Problem details:
Only the lines of the data holding the string "coding" need to be returned.
(Information Opens)
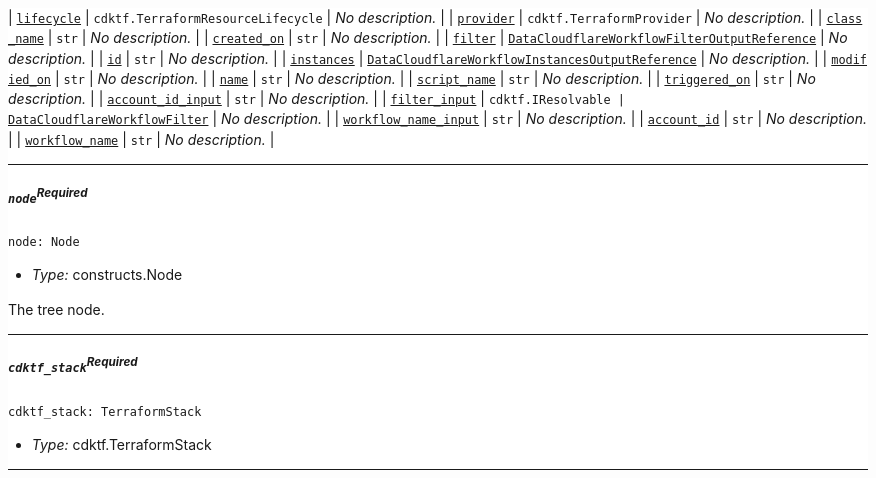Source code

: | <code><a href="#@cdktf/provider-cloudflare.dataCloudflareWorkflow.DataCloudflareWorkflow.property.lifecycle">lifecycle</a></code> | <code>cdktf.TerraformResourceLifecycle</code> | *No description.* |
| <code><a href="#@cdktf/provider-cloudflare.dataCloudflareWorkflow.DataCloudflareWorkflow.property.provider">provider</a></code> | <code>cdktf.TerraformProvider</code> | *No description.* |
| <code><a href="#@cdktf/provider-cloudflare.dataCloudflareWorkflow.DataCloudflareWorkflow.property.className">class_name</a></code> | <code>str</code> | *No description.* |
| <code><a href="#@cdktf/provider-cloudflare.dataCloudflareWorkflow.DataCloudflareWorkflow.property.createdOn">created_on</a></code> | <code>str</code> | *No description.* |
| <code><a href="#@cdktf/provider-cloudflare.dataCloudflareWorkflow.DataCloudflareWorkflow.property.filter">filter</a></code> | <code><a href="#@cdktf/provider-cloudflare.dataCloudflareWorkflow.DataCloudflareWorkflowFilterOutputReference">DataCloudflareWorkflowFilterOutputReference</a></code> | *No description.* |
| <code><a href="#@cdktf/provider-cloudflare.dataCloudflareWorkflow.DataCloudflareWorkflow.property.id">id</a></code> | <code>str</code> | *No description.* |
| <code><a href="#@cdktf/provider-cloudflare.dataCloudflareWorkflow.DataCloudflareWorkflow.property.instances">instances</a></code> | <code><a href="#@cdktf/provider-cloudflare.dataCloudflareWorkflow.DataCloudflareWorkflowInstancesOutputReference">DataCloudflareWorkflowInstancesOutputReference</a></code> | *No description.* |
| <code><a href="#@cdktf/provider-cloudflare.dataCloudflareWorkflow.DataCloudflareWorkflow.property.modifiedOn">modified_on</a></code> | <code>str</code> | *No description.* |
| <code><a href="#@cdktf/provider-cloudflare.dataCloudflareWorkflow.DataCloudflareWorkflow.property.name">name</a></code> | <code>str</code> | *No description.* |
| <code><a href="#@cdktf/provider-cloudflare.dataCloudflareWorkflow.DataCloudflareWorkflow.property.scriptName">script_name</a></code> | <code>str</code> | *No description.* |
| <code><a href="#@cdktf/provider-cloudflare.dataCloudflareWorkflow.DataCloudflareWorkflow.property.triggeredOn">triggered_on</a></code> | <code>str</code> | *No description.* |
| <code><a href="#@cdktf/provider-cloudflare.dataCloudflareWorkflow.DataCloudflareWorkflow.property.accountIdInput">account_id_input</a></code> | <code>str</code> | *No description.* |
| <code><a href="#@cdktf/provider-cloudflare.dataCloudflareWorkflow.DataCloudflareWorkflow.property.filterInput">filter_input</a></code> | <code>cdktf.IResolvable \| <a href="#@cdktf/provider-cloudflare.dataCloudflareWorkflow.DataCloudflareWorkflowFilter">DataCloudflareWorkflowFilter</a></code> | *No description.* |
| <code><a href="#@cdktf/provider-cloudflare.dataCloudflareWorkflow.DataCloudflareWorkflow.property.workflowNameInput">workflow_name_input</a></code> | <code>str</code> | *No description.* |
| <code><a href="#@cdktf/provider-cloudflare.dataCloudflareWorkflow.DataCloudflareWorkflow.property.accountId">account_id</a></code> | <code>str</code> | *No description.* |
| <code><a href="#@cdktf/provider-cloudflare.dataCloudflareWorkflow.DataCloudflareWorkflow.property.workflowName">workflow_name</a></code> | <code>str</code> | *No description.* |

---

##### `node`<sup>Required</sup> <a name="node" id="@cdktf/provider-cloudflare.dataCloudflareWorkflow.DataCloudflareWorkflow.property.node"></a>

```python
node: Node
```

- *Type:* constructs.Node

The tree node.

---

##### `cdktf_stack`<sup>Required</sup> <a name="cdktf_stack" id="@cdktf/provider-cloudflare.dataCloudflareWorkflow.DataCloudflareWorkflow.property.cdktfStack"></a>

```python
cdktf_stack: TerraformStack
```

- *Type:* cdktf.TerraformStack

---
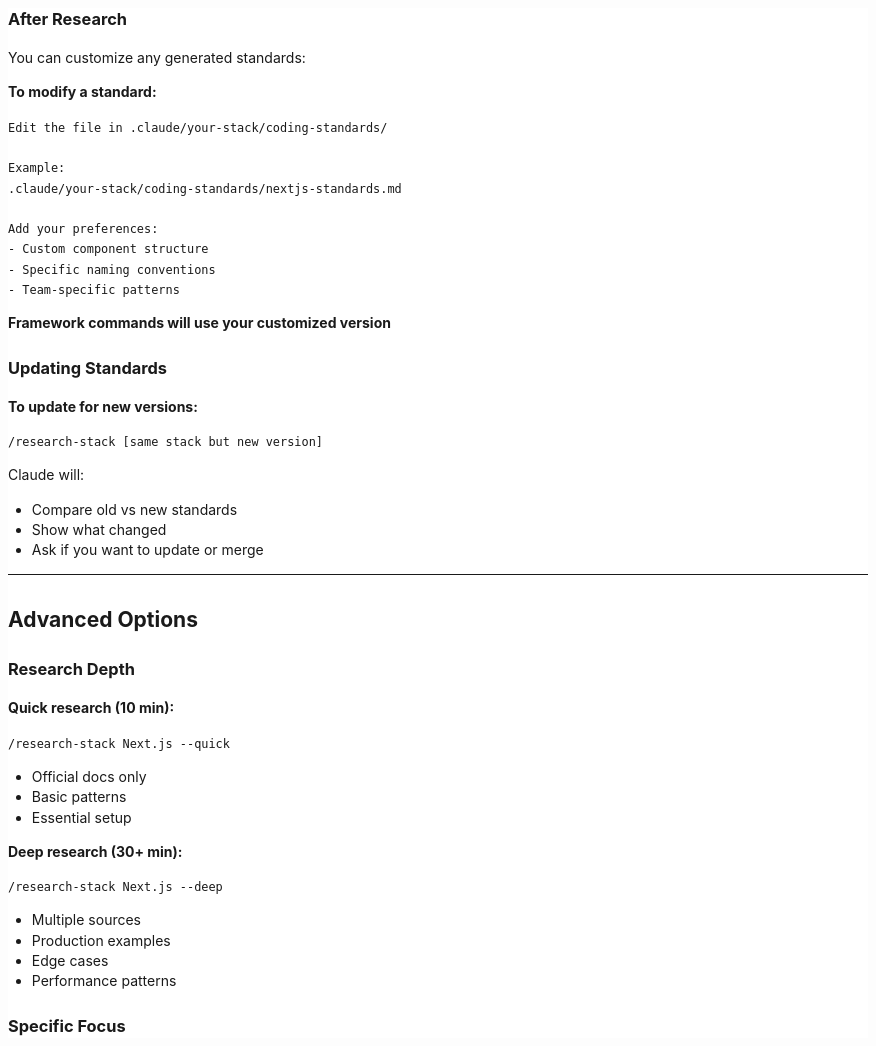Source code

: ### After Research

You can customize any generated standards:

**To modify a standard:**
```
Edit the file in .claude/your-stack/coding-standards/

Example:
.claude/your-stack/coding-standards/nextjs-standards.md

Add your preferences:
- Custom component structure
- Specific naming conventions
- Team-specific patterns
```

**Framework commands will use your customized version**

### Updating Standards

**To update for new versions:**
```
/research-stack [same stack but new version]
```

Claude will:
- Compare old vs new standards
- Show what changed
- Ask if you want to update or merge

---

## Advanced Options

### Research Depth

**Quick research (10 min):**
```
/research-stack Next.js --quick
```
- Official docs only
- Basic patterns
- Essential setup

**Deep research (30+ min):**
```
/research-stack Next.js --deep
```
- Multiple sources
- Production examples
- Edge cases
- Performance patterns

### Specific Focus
(Information Closes)
Your solution:
Edit the file in .claude/your-stack/coding-standards/
.claude/your-stack/coding-standards/nextjs-standards.md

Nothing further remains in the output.